Recently, there has been a lot of news generated about a new development in Camp Bay. Being unfamiliar with Camp Bay, I decided to visit the property with Eric Skinner and Brent Stevens, owners of Century 21 RiverStone who are marketing the property, to see firsthand for myself what is really going on and to try to discern what is fact and fiction.
As we drove to Camp Bay together, Eric and Brent shared with me the story of this special property that was owned by the same family for over 100 years until its sale in 2021. Since the early 1900s, Camp Bay was homesteaded by the Van Schravendyk family, where they raised cattle in the early days of settling Camp Bay and then made money by leasing land for folks to build waterfront cabins in the late 1950s. Ultimately, the family had about 21 leases of waterfront property, and between property leases and logging the property, the family held the land until its sale in 2021.
Before the 1980s, the Idaho panhandle was a fairly sleepy place.

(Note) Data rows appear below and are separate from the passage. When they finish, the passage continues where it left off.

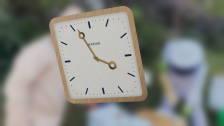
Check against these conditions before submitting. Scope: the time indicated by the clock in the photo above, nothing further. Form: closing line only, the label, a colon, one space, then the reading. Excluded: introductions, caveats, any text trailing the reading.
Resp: 3:56
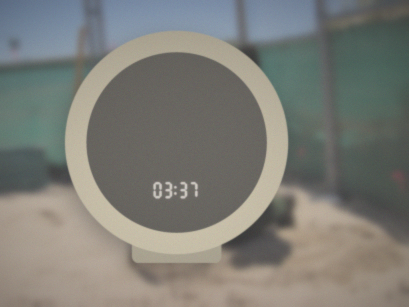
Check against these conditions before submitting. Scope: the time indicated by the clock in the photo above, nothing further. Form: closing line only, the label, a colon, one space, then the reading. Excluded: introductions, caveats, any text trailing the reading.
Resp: 3:37
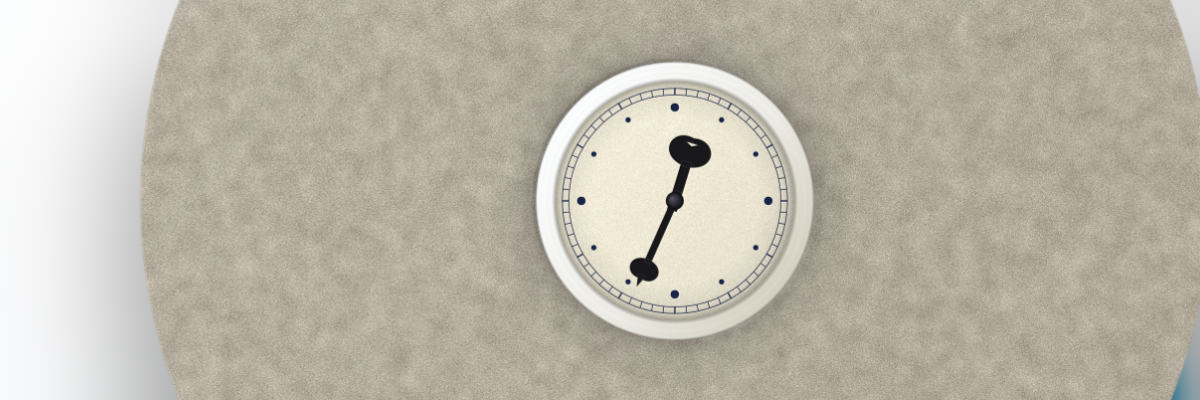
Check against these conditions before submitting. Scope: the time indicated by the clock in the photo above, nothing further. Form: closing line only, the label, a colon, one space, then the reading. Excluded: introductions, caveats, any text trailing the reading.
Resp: 12:34
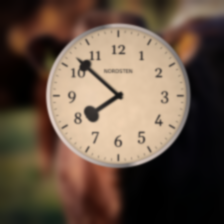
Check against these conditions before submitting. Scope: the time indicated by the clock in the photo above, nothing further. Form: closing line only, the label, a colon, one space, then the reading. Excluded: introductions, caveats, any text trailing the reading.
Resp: 7:52
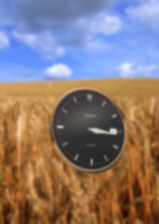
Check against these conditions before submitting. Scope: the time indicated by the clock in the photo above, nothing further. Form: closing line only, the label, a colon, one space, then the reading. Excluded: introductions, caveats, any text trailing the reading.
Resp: 3:16
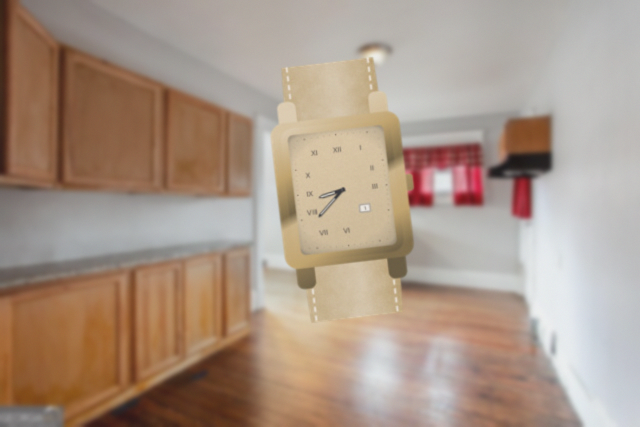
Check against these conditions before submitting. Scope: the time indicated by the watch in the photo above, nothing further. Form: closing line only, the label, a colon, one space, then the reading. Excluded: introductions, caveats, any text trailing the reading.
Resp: 8:38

Many families made their living off the land whether by farming, mining, or the timber industry. A small wave of big-city dwellers discovered the area and decided to uproot their families and take root in the smaller communities North Idaho offers. As the popularity of Schweitzer grew and the building of the Coeur d’Alene Resort in 1986, the area began to take shape as a tourist destination. As more visitors came to the area, they were also taken by the scenery and slower pace of life. While growth continued through the ‘90s and 2000s, the past two years are like nothing the area has ever seen.